[Electronics engineering source data]
__________________________________________________

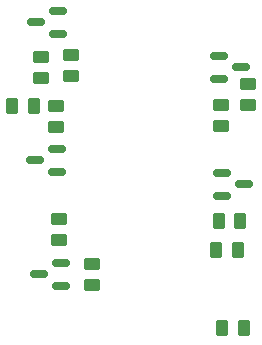
<source format=gbr>
%TF.GenerationSoftware,KiCad,Pcbnew,6.0.10-86aedd382b~118~ubuntu22.10.1*%
%TF.CreationDate,2023-02-01T22:33:22-08:00*%
%TF.ProjectId,lightBoard,6c696768-7442-46f6-9172-642e6b696361,rev?*%
%TF.SameCoordinates,Original*%
%TF.FileFunction,Paste,Bot*%
%TF.FilePolarity,Positive*%
%FSLAX46Y46*%
G04 Gerber Fmt 4.6, Leading zero omitted, Abs format (unit mm)*
G04 Created by KiCad (PCBNEW 6.0.10-86aedd382b~118~ubuntu22.10.1) date 2023-02-01 22:33:22*
%MOMM*%
%LPD*%
G01*
G04 APERTURE LIST*
G04 Aperture macros list*
%AMRoundRect*
0 Rectangle with rounded corners*
0 $1 Rounding radius*
0 $2 $3 $4 $5 $6 $7 $8 $9 X,Y pos of 4 corners*
0 Add a 4 corners polygon primitive as box body*
4,1,4,$2,$3,$4,$5,$6,$7,$8,$9,$2,$3,0*
0 Add four circle primitives for the rounded corners*
1,1,$1+$1,$2,$3*
1,1,$1+$1,$4,$5*
1,1,$1+$1,$6,$7*
1,1,$1+$1,$8,$9*
0 Add four rect primitives between the rounded corners*
20,1,$1+$1,$2,$3,$4,$5,0*
20,1,$1+$1,$4,$5,$6,$7,0*
20,1,$1+$1,$6,$7,$8,$9,0*
20,1,$1+$1,$8,$9,$2,$3,0*%
G04 Aperture macros list end*
%ADD10RoundRect,0.250000X0.450000X-0.262500X0.450000X0.262500X-0.450000X0.262500X-0.450000X-0.262500X0*%
%ADD11RoundRect,0.250000X-0.262500X-0.450000X0.262500X-0.450000X0.262500X0.450000X-0.262500X0.450000X0*%
%ADD12RoundRect,0.250000X-0.450000X0.262500X-0.450000X-0.262500X0.450000X-0.262500X0.450000X0.262500X0*%
%ADD13RoundRect,0.250000X0.262500X0.450000X-0.262500X0.450000X-0.262500X-0.450000X0.262500X-0.450000X0*%
%ADD14RoundRect,0.150000X0.587500X0.150000X-0.587500X0.150000X-0.587500X-0.150000X0.587500X-0.150000X0*%
%ADD15RoundRect,0.150000X-0.587500X-0.150000X0.587500X-0.150000X0.587500X0.150000X-0.587500X0.150000X0*%
G04 APERTURE END LIST*
D10*
%TO.C,R12*%
X122428000Y-47648500D03*
X122428000Y-45823500D03*
%TD*%
%TO.C,R11*%
X126746000Y-65174500D03*
X126746000Y-63349500D03*
%TD*%
D11*
%TO.C,R10*%
X119991500Y-50038000D03*
X121816500Y-50038000D03*
%TD*%
D10*
%TO.C,R9*%
X124968000Y-45673000D03*
X124968000Y-47498000D03*
%TD*%
D12*
%TO.C,R8*%
X123952000Y-59539500D03*
X123952000Y-61364500D03*
%TD*%
%TO.C,R7*%
X123698000Y-49991000D03*
X123698000Y-51816000D03*
%TD*%
%TO.C,R5*%
X139954000Y-48109500D03*
X139954000Y-49934500D03*
%TD*%
D11*
%TO.C,R4*%
X137263500Y-62230000D03*
X139088500Y-62230000D03*
%TD*%
D13*
%TO.C,R3*%
X137771500Y-68834000D03*
X139596500Y-68834000D03*
%TD*%
D10*
%TO.C,R2*%
X137668000Y-51712500D03*
X137668000Y-49887500D03*
%TD*%
D11*
%TO.C,R1*%
X137454500Y-59738000D03*
X139279500Y-59738000D03*
%TD*%
D14*
%TO.C,Q6*%
X121998500Y-42926000D03*
X123873500Y-43876000D03*
X123873500Y-41976000D03*
%TD*%
%TO.C,Q5*%
X124127500Y-63312000D03*
X124127500Y-65212000D03*
X122252500Y-64262000D03*
%TD*%
%TO.C,Q4*%
X123795000Y-53660000D03*
X123795000Y-55560000D03*
X121920000Y-54610000D03*
%TD*%
D15*
%TO.C,Q2*%
X139367500Y-46736000D03*
X137492500Y-45786000D03*
X137492500Y-47686000D03*
%TD*%
%TO.C,Q1*%
X137744500Y-57592000D03*
X137744500Y-55692000D03*
X139619500Y-56642000D03*
%TD*%
M02*

</source>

__________________________________________________

■ **Required work**: In the records above, some lines may contain the word "four"; copy every one of them.

■ **Solution for this exercise**:
0 Add four circle primitives for the rounded corners*
0 Add four rect primitives between the rounded corners*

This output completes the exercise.